- Problem requirements -
The full set of records needs to be retyped exactly.
**** Extracted information ****
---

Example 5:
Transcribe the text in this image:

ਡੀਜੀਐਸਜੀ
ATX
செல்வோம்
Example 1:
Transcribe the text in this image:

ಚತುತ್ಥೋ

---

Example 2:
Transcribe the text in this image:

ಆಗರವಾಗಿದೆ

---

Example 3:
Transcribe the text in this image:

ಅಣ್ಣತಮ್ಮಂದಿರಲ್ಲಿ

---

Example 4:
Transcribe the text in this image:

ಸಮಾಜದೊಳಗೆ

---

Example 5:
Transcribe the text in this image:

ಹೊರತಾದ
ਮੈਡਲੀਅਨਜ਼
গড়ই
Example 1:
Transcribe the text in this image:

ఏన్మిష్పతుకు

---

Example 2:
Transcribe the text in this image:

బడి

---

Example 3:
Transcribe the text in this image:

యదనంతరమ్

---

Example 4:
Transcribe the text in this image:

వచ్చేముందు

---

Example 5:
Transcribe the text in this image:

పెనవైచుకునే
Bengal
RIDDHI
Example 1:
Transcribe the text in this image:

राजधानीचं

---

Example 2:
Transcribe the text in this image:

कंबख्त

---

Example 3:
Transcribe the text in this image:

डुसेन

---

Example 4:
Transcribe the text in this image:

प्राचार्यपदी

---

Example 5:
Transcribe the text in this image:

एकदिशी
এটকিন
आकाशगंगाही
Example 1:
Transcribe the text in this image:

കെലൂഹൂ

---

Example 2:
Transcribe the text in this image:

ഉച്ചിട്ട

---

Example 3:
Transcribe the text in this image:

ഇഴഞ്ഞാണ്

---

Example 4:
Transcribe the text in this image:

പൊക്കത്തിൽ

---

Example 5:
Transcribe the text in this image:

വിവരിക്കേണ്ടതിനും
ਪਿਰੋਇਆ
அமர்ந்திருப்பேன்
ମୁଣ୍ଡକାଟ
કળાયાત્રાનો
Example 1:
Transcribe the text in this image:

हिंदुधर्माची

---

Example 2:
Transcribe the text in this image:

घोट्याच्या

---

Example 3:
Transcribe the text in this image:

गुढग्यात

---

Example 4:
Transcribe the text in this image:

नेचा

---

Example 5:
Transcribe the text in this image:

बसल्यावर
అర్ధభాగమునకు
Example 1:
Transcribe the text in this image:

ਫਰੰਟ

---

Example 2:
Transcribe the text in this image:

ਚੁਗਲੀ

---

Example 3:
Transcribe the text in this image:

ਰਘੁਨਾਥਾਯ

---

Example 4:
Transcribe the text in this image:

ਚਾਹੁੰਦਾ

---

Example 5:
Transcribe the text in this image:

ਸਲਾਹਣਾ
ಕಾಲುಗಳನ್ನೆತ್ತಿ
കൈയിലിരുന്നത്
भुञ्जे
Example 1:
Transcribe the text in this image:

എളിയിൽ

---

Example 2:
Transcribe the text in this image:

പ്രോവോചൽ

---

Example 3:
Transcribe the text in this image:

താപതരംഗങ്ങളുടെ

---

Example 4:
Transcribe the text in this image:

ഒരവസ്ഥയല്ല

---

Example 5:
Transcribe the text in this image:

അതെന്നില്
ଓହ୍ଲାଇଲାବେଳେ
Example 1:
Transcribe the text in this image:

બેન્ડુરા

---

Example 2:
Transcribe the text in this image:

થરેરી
****
- Output for this task -
---

Example 5:
Transcribe the text in this image:

ਡੀਜੀਐਸਜੀ
ATX
செல்வோம்
Example 1:
Transcribe the text in this image:

ಚತುತ್ಥೋ

---

Example 2:
Transcribe the text in this image:

ಆಗರವಾಗಿದೆ

---

Example 3:
Transcribe the text in this image:

ಅಣ್ಣತಮ್ಮಂದಿರಲ್ಲಿ

---

Example 4:
Transcribe the text in this image:

ಸಮಾಜದೊಳಗೆ

---

Example 5:
Transcribe the text in this image:

ಹೊರತಾದ
ਮੈਡਲੀਅਨਜ਼
গড়ই
Example 1:
Transcribe the text in this image:

ఏన్మిష్పతుకు

---

Example 2:
Transcribe the text in this image:

బడి

---

Example 3:
Transcribe the text in this image:

యదనంతరమ్

---

Example 4:
Transcribe the text in this image:

వచ్చేముందు

---

Example 5:
Transcribe the text in this image:

పెనవైచుకునే
Bengal
RIDDHI
Example 1:
Transcribe the text in this image:

राजधानीचं

---

Example 2:
Transcribe the text in this image:

कंबख्त

---

Example 3:
Transcribe the text in this image:

डुसेन

---

Example 4:
Transcribe the text in this image:

प्राचार्यपदी

---

Example 5:
Transcribe the text in this image:

एकदिशी
এটকিন
आकाशगंगाही
Example 1:
Transcribe the text in this image:

കെലൂഹൂ

---

Example 2:
Transcribe the text in this image:

ഉച്ചിട്ട

---

Example 3:
Transcribe the text in this image:

ഇഴഞ്ഞാണ്

---

Example 4:
Transcribe the text in this image:

പൊക്കത്തിൽ

---

Example 5:
Transcribe the text in this image:

വിവരിക്കേണ്ടതിനും
ਪਿਰੋਇਆ
அமர்ந்திருப்பேன்
ମୁଣ୍ଡକାଟ
કળાયાત્રાનો
Example 1:
Transcribe the text in this image:

हिंदुधर्माची

---

Example 2:
Transcribe the text in this image:

घोट्याच्या

---

Example 3:
Transcribe the text in this image:

गुढग्यात

---

Example 4:
Transcribe the text in this image:

नेचा

---

Example 5:
Transcribe the text in this image:

बसल्यावर
అర్ధభాగమునకు
Example 1:
Transcribe the text in this image:

ਫਰੰਟ

---

Example 2:
Transcribe the text in this image:

ਚੁਗਲੀ

---

Example 3:
Transcribe the text in this image:

ਰਘੁਨਾਥਾਯ

---

Example 4:
Transcribe the text in this image:

ਚਾਹੁੰਦਾ

---

Example 5:
Transcribe the text in this image:

ਸਲਾਹਣਾ
ಕಾಲುಗಳನ್ನೆತ್ತಿ
കൈയിലിരുന്നത്
भुञ्जे
Example 1:
Transcribe the text in this image:

എളിയിൽ

---

Example 2:
Transcribe the text in this image:

പ്രോവോചൽ

---

Example 3:
Transcribe the text in this image:

താപതരംഗങ്ങളുടെ

---

Example 4:
Transcribe the text in this image:

ഒരവസ്ഥയല്ല

---

Example 5:
Transcribe the text in this image:

അതെന്നില്
ଓହ୍ଲାଇଲାବେଳେ
Example 1:
Transcribe the text in this image:

બેન્ડુરા

---

Example 2:
Transcribe the text in this image:

થરેરી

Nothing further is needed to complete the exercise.